What is solvency Test : Section 6

Meaning of "solvency test"
(1)        For the purposes of this Act, a company shall satisfy the solvency test where -

(a)        the company is able to pay its debts as they become due in the normal course of business; and

(b)        the value of the company's assets is greater than the sum of -                        

                        (i)         the value of its liabilities; and
                        (ii)        the company's stated capital.

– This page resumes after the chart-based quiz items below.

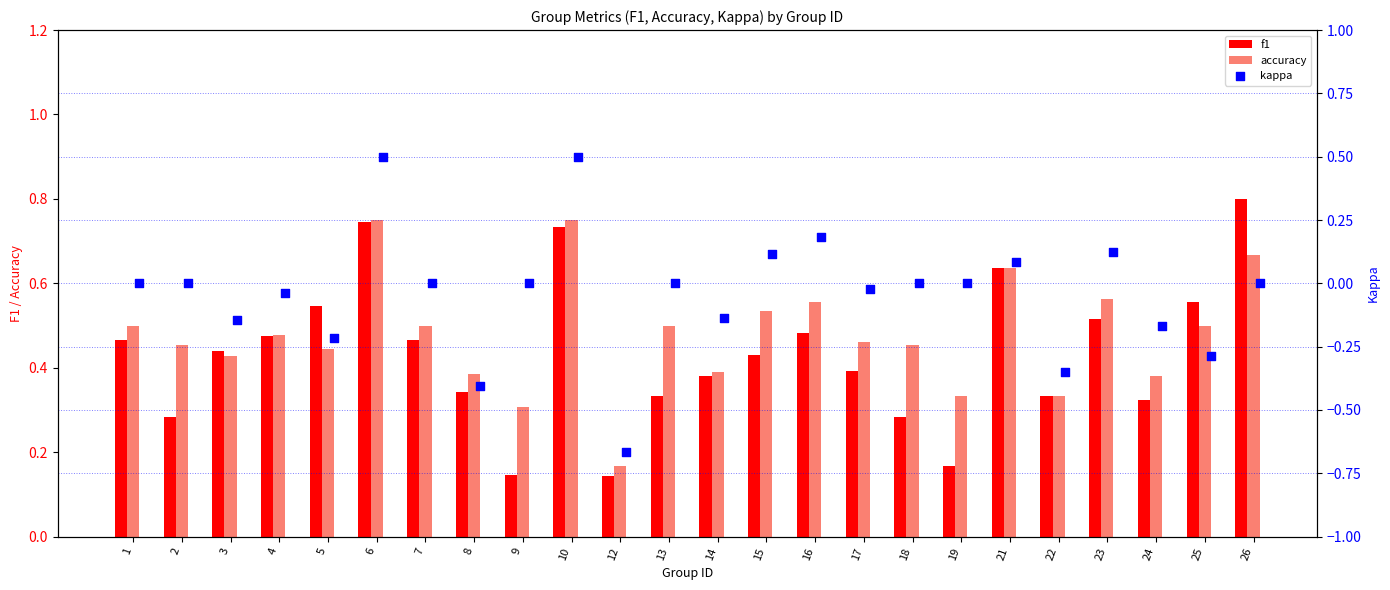

Which series has the largest Y range (max minus min)?

kappa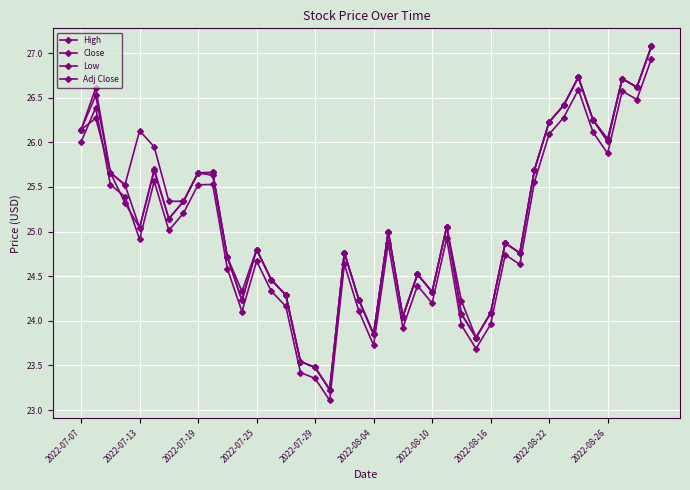

Count the number of categories in the chart.

40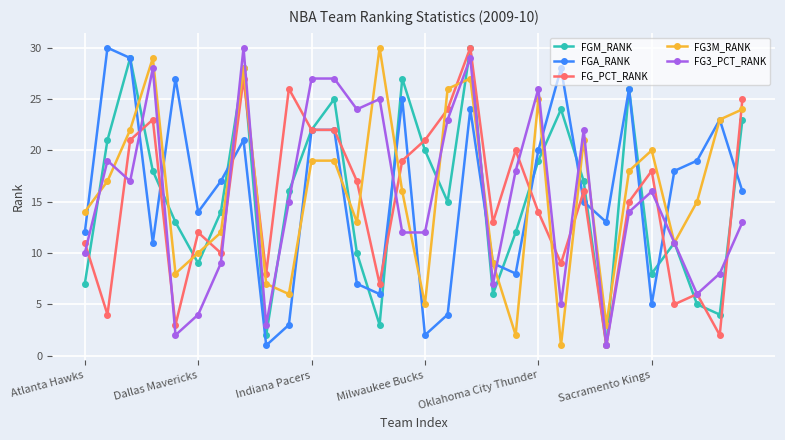

True or false: FG_PCT_RANK has more than 2 interior local peaks.

True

(2)        For the purposes of this Act, other than sections 246 and 247, in

determining whether the value of a company's assets is greater than the value of its liabilities, the Board may take into account -

(a)        in the case of a public company or a private company other than a small private company, the most recent financial statements of the company prepared in accordance with International Accounting Standards;

(b)        in the case of a small private company, the most recent financial statements prepared on the basis of accounting practices and principles that are reasonable in the circumstances; and

(c)        a valuation of assets or estimates of liabilities that are reasonable in the circumstances.